Губы Эли сжались от боли, из уголка рта вытекла струйка крови, слившись с быстро растущими каплями на подбородке, которые стекали вниз по окровавленной шее.
Руки Оскара беспомощно повисли. Пластинка выпала из конверта, ударилась ребром об пол и упала на половик. Он взглянул на руки Эли.
Тыльная сторона ладоней была влажной от тонкого слоя все прибывающей крови.
Он снова взглянул Эли в глаза, но не узнал их. Казалось, они утонули в глазницах, залитых кровью, стекавшей вдоль переносицы к губам и заливавшей рот.

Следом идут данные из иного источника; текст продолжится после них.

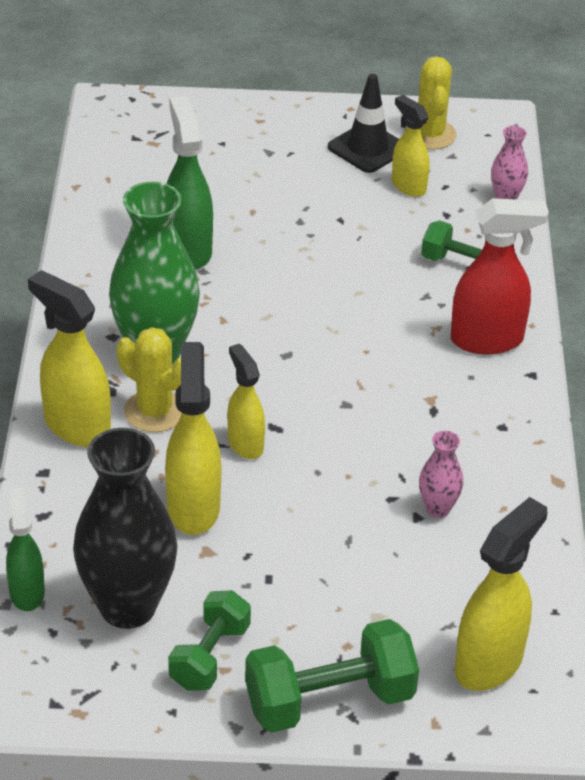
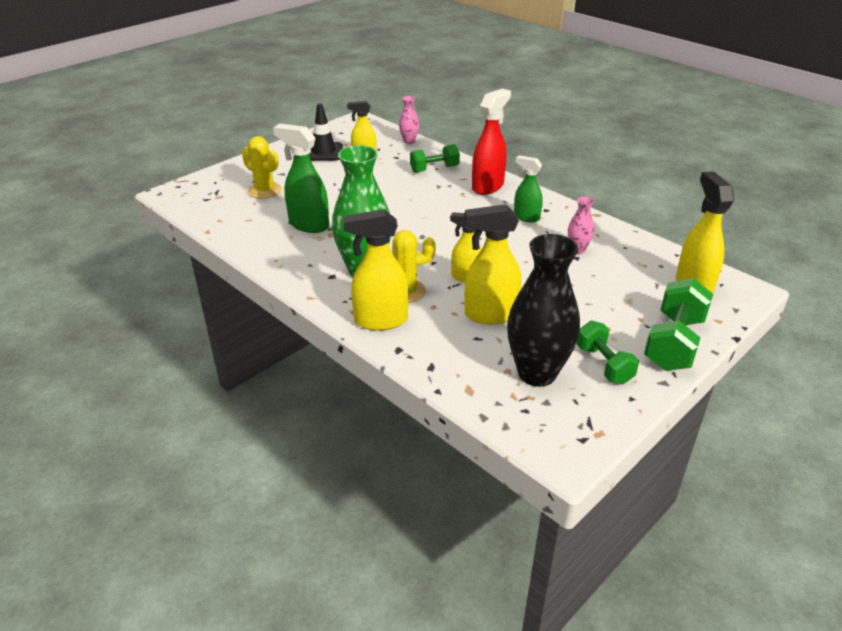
camera: 45 degrees left, 5 degrees down
(27, 592) = (483, 404): green spray bottle -> green spray bottle (526, 217)
(193, 507) = (490, 315): yellow spray bottle -> yellow spray bottle turned 45 degrees counterclockwise
(430, 134) = (341, 136): yellow cactus -> yellow cactus (264, 190)

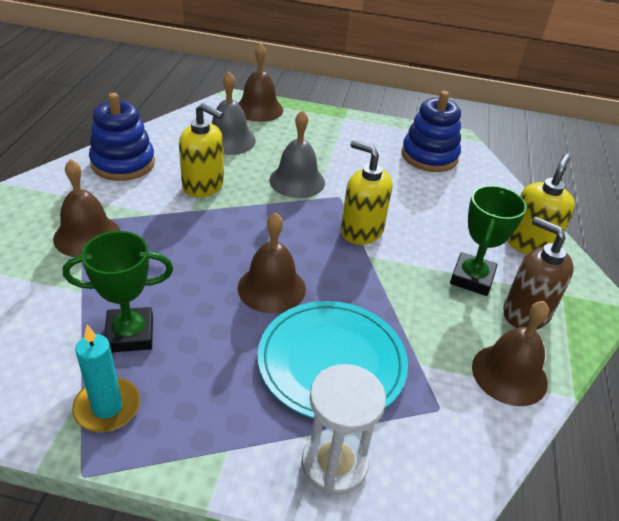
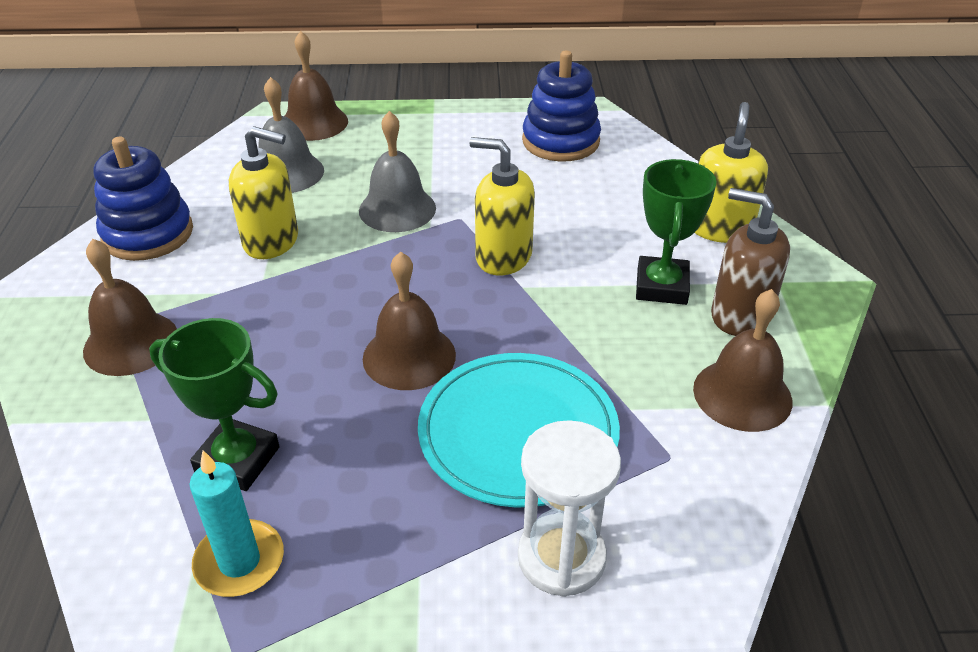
camera: 10 degrees left, 0 degrees up
(130, 334) = (237, 460): green trophy -> green trophy turned 45 degrees clockwise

Два тонких ручейка струились из уголков рта, бежали по шее и исчезали в вырезе рубашки, на которой тоже проступили темные пятна. Каждая пора ее тела кровоточила.

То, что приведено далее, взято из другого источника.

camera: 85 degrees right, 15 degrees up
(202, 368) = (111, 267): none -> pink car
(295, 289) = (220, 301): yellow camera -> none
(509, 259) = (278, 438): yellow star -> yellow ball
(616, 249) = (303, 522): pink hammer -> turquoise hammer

Задыхаясь, Оскар закричал:
– Входи, входи… ты можешь… ты можешь войти!
Эли расслабилась. Ее кулаки разжались. Гримаса боли исчезла. Какое-то мгновение Оскар надеялся, что кровь тоже исчезнет,
Но он ошибался. Кровь перестала течь, но лицо и руки Эли по-прежнему оставались темно-красными, и за то время, что они стояли друг против друга, кровь начала сворачиваться, застывая черными пятнами и комками там, где ее скопилось больше всего. Оскар почувствовал слабый запах больницы.
Он поднял пластинку, вложил обратно в конверт и сказал, не глядя на Эли:
– Прости… Я не думал…
– Ничего. Это же я решила. Но мне, наверное, стоит принять душ. У тебя есть пакет?
– Пакет?
– Ну да. Для одежды.
Оскар кивнул, вошел в кухню и вытащил из-под раковины пакет с надписью «Супермаркет „ИКА“ – ешь, пей и радуйся жизни!». Затем он вернулся в гостиную, положил пластинку на журнальный столик и остановился с шуршащим пакетом в руках.
Он смял пакет в шарик, затем разжал пальцы, и он выскочил из его ладони на пол. Оскар поднял его, подкинул в воздух, поймал. В ванной включился душ.